[Provided information — start]

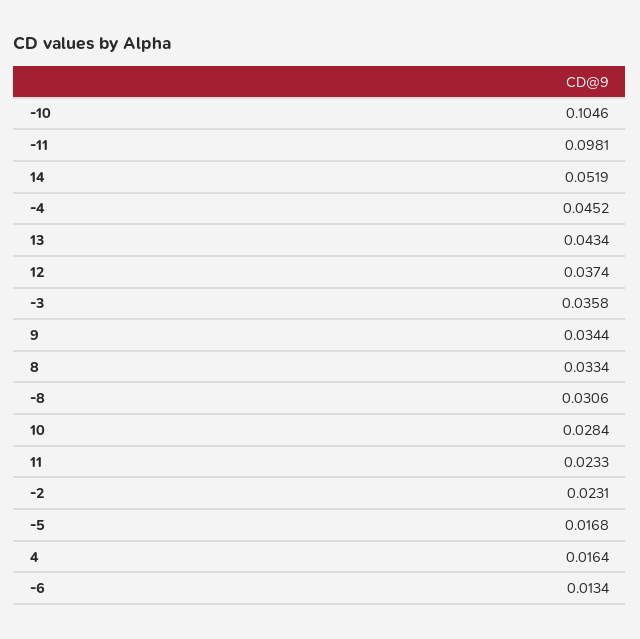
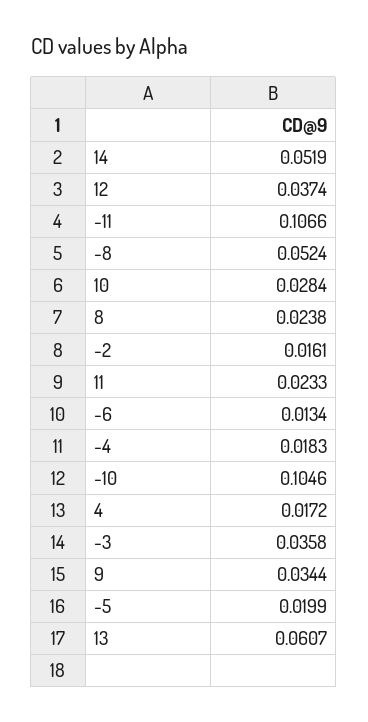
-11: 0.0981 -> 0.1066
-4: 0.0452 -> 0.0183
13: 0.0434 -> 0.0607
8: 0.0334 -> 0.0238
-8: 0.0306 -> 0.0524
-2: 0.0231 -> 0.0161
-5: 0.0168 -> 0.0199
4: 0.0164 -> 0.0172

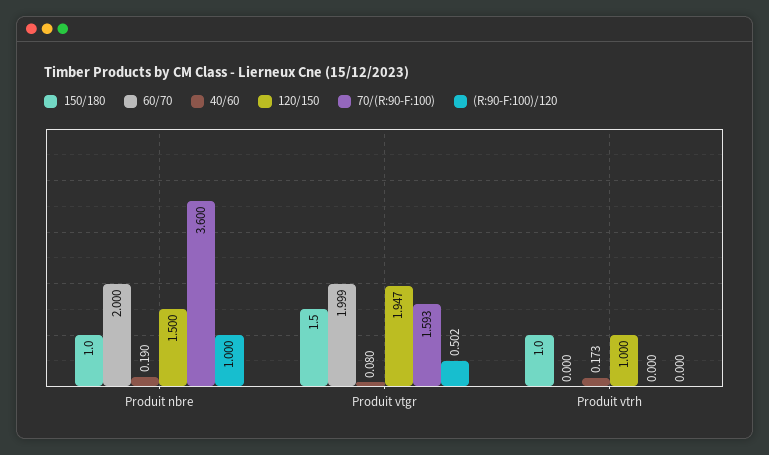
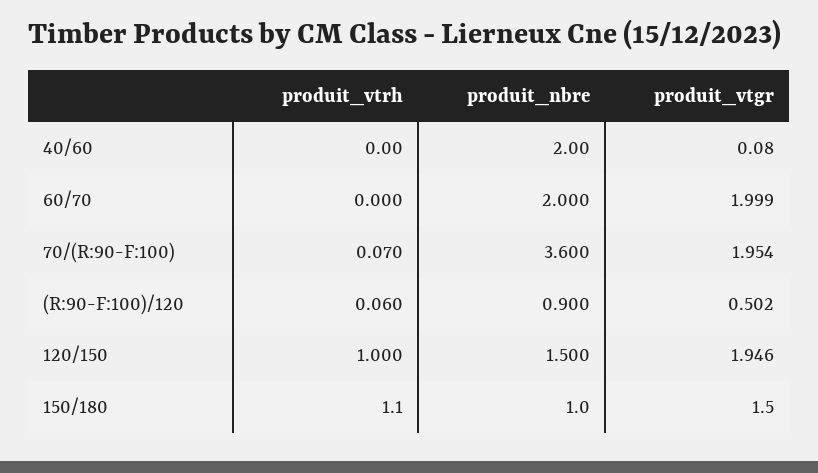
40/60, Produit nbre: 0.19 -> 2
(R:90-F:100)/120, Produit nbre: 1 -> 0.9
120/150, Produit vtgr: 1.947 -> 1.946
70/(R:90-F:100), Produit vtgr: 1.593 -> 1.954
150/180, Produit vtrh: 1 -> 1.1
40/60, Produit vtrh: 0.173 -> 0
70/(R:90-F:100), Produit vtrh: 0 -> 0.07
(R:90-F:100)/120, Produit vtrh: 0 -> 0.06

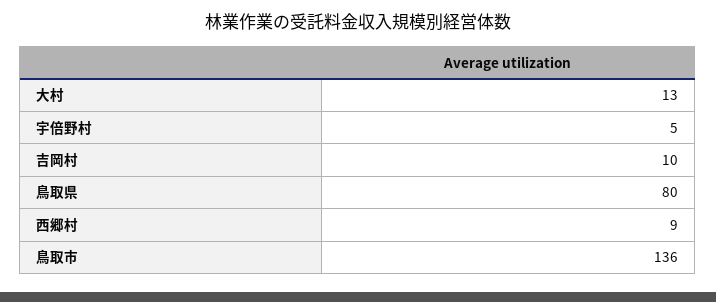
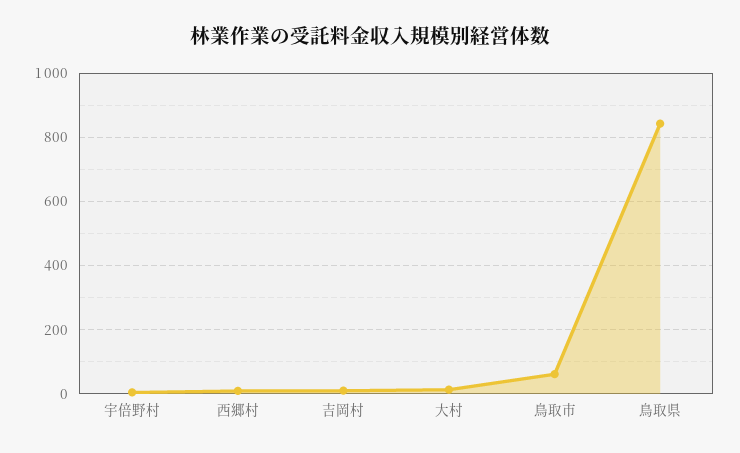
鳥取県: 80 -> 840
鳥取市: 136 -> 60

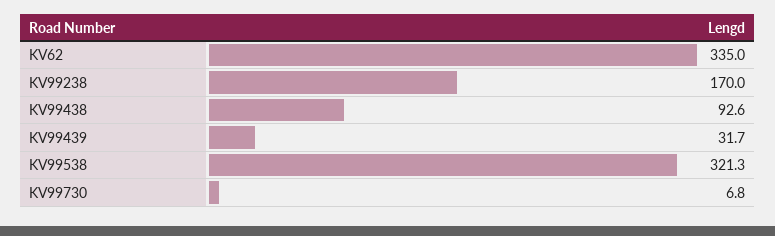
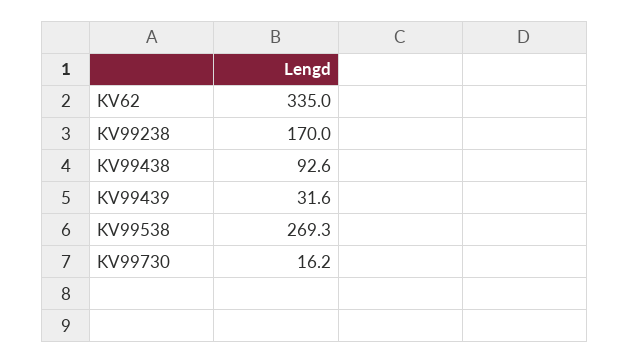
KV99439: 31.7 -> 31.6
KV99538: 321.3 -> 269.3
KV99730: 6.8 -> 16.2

[Provided information — finish]
[Provided information — start]

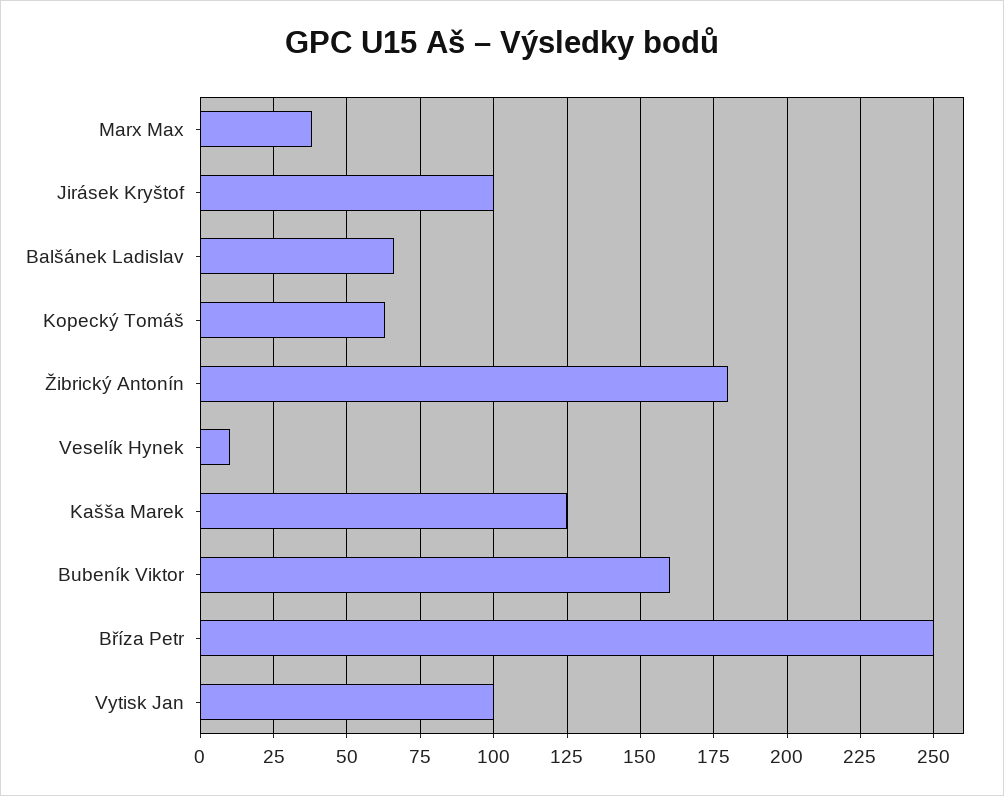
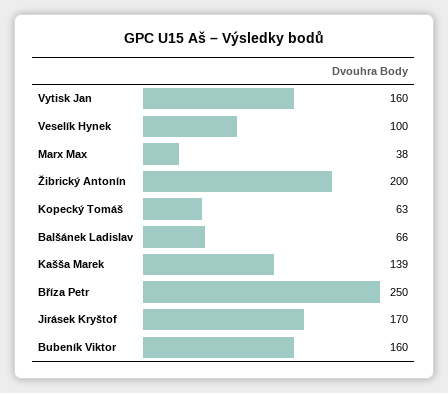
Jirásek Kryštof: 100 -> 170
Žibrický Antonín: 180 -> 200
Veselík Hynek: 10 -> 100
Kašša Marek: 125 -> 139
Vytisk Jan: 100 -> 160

[Provided information — finish]

### What is required
Your task for the entries above: copy exactly the span starting with the line with "Veselík Hynek: 10 -> 100" and going on through the line with "Vytisk Jan: 100 -> 160", both lines included, and nothing else.

### Result for this task
Veselík Hynek: 10 -> 100
Kašša Marek: 125 -> 139
Vytisk Jan: 100 -> 160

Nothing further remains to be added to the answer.